Negligence in Nursing Home Patients

Negligence is failure to exercise care. Laws in most states exist to protect older adults and disabled people from neglect and abuse. The oversight of necessary elderly patients’ needs is sadly eminent in nursing homes across the United States. Oftentimes, staff members are undertrained or overworked. This causes carelessness, resulting in health complications for the residents of the facility.

Failure to provide an elderly person with the necessary care, whether intentional or not, can be a very dangerous situation, especially if the patient is in a serious health condition and is unable to care for herself.
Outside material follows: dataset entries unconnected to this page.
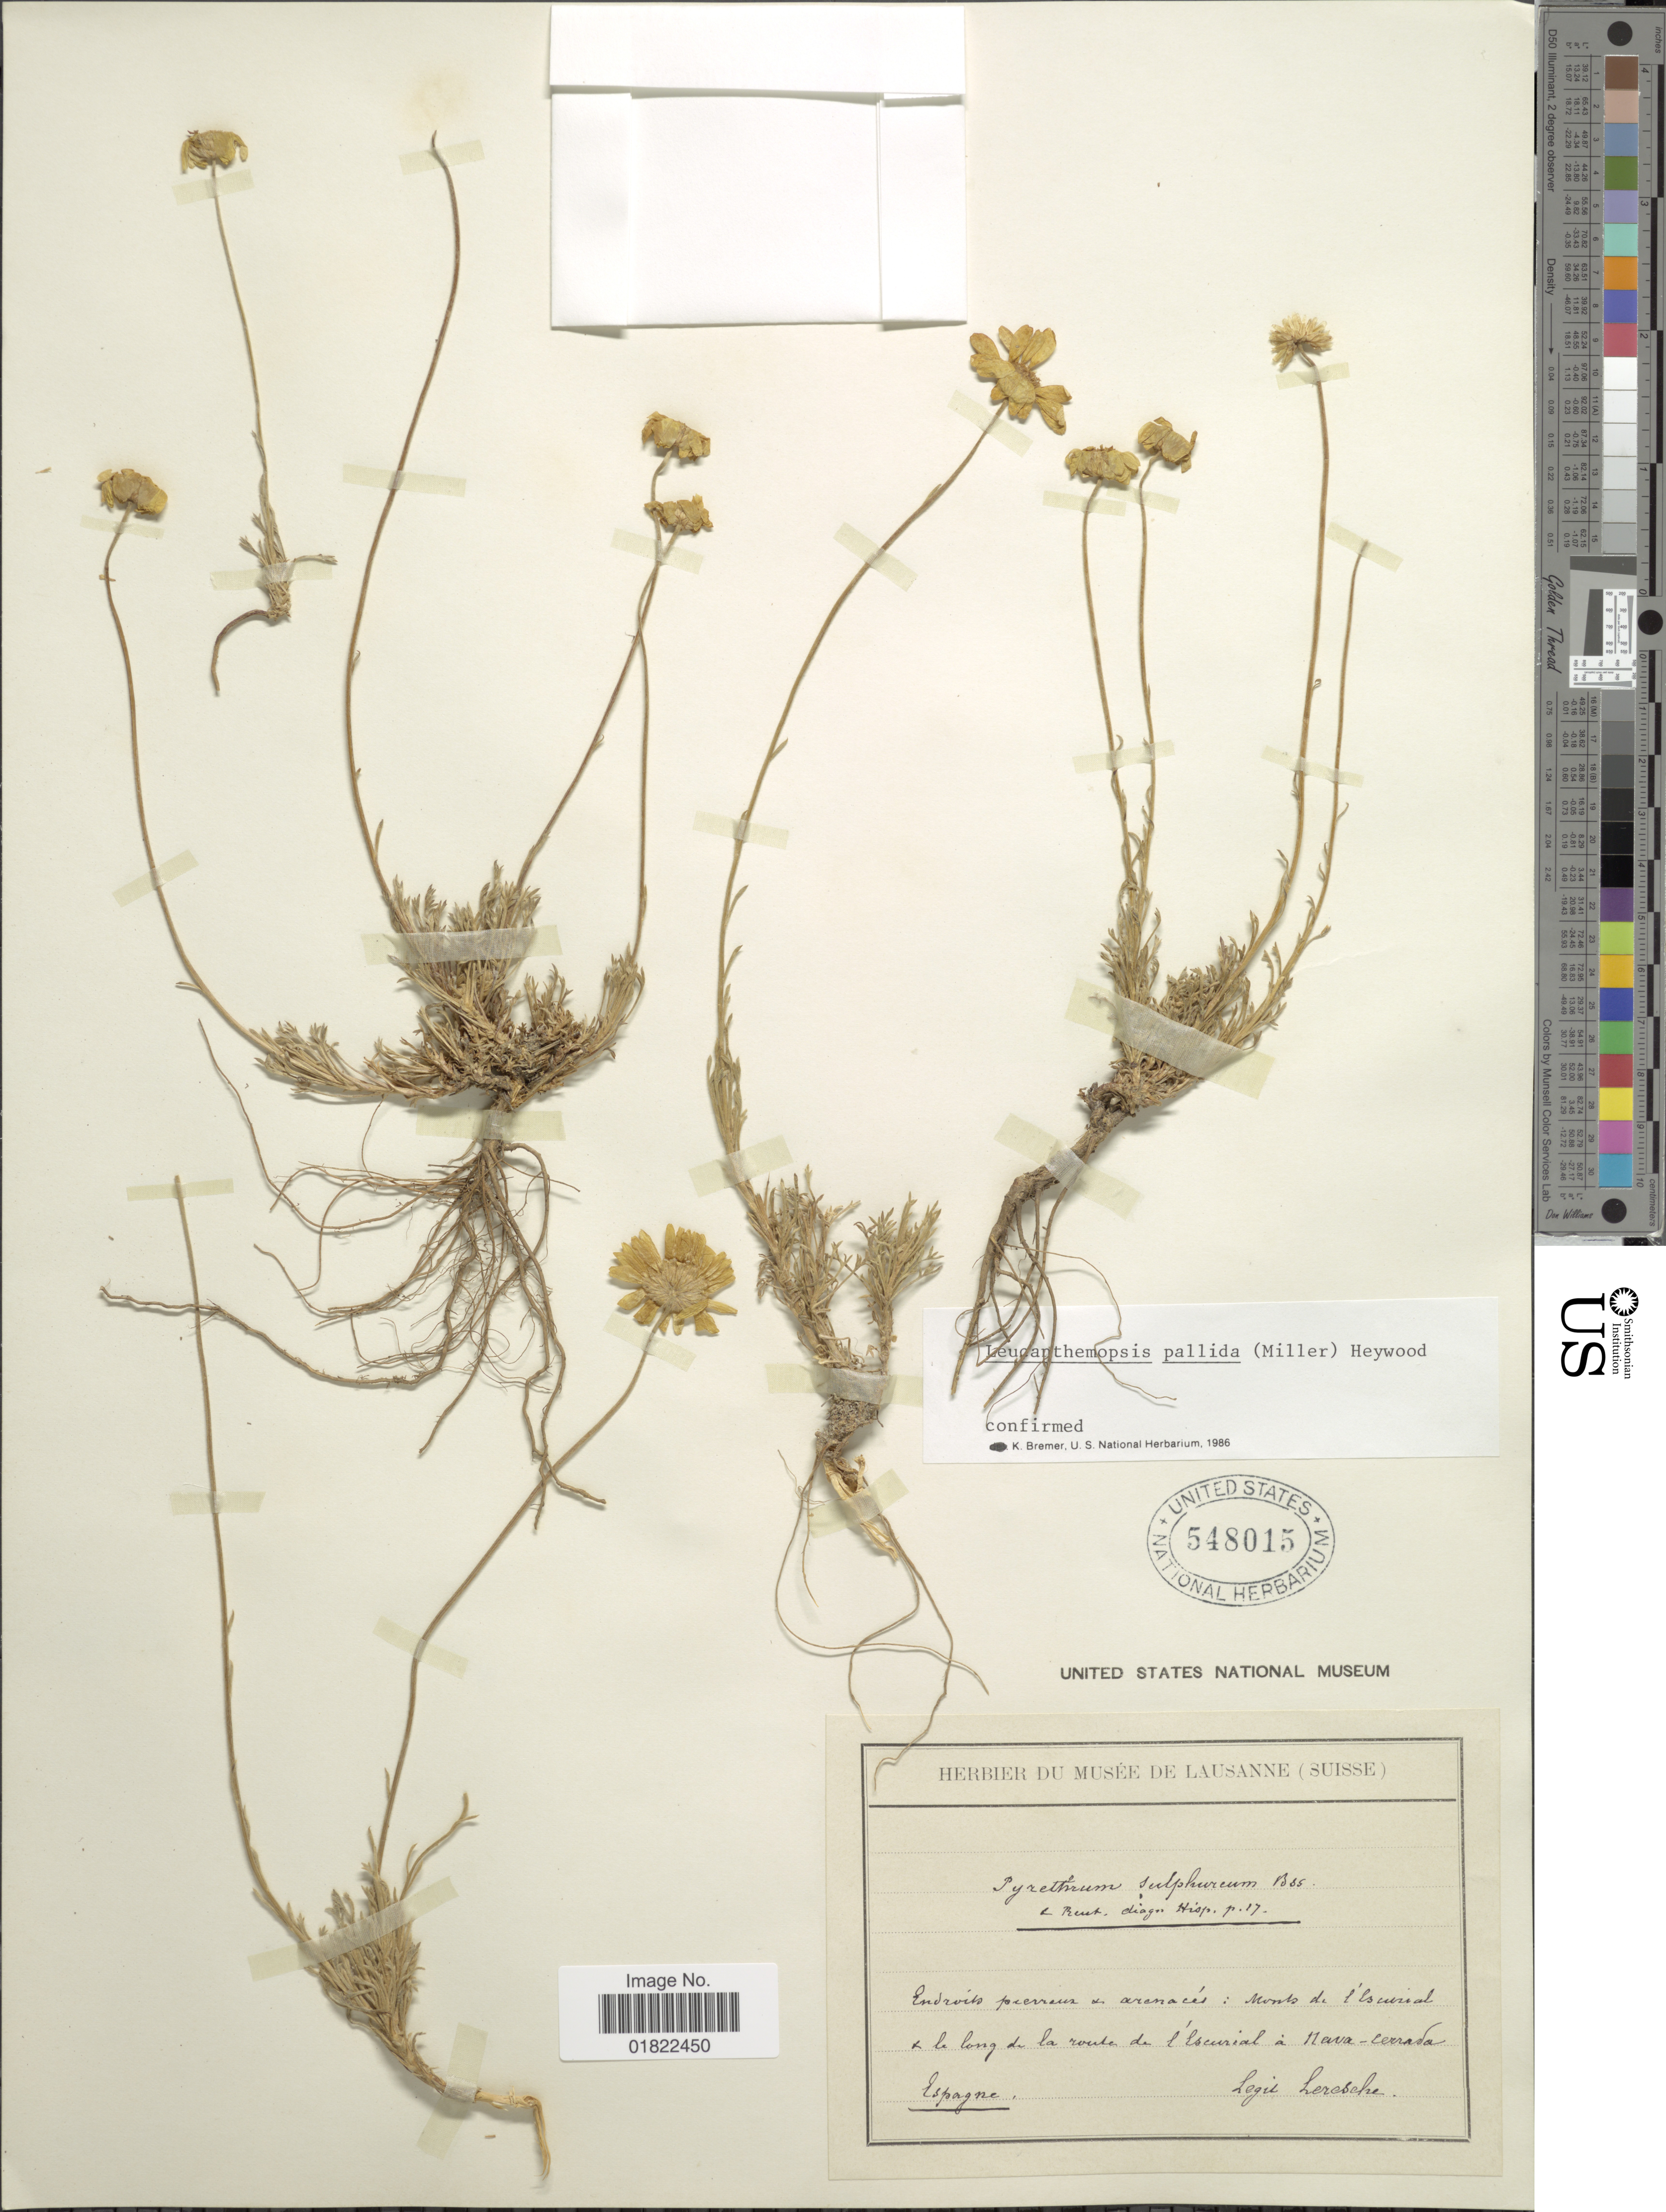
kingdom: Plantae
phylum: Tracheophyta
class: Magnoliopsida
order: Asterales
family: Asteraceae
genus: Leucanthemopsis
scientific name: Leucanthemopsis pallida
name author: Heywood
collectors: Leresche, --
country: Spain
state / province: Madrid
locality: Monts de l'Escurial (Escorial) de le long de la route lÉscurial à Nava-Cerrada (Navacerrada)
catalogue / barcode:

Negligence Occurrences in Nursing Homes

Some of the most prevalent cases of abuse and neglect in nursing home facilities include, but are not limited to:

  • Improper medication management: Staff members may administer a medication incorrectly or miss a dosage. This can be potentially fatal for some patients.
  • Lack of proper care: For example, if a patient that is unable to move is not repositioned after a reasonable amount of time, bedsores and other ailments may occur. Patients in wheelchairs or restrained to a bed are prone to this problem.
  • Isolation: Patients may get forgotten or purposely “punished” by being retrained or secluded without any type of social contact.
  • Malnutrition: Skipping meals or not ingesting the right amount of nutrients daily can lead to many other health issues.
  • Dehydration: The lack of proper liquid intake can also be the culprit of other preventable ailments.
  • Falls: Falls are very common among senior citizens. 36% of nursing home residents get injured due to a fall, and a typically sized nursing home reports up to 200 falls every year. Sometimes, neglect on the part of staff members can be the cause of so many fall incidents.

Identifying Possible Neglect in Elderly Patients

There are many revealing signs of neglect family members of elderly patients in nursing homes can identify, including bedsores, rapid weight loss, evident discontent with a staff member, isolation, contusions, unclean environment, depression and anxiety, open wounds, etc.

Sudden weight loss in an elderly person can be caused by dehydration, malnutrition, or illness. The quality of care the resident is getting should be put in question if severe weight loss occurs within a short period of time.

Bruises are also common among nursing home residents. Some bruises could be caused by abuse or neglect from staff members. Although elders do tend to bruise more easily than younger people, proper investigation of a contusion in an elder is recommended to assess the possible causes of the bruise.

One of the most widespread complaints among elderly patients living in nursing homes is the lack of timely attention from the staff. Sometimes care cannot be delayed. For example, an elderly resident might need to use the bathroom but cannot move on his own. If the staff is overworked or simply chooses not to attend to the elder’s needs quickly, he may have to do his bodily functions right in his chair or bed, causing hygiene issues that could have been prevented with timely care.

If you or a loved one is experiencing neglect in a nursing home, you might need to take legal action and report the incident. The basic needs of an elderly person should never be ignored and the law protects their rights.

Nursing home staff members are there to serve the residents and provide the best care possible. If signs of possible abuse or neglect are evident, the situation needs to be exposed and dealt with to put an end to the elder’s suffering and start the healing process.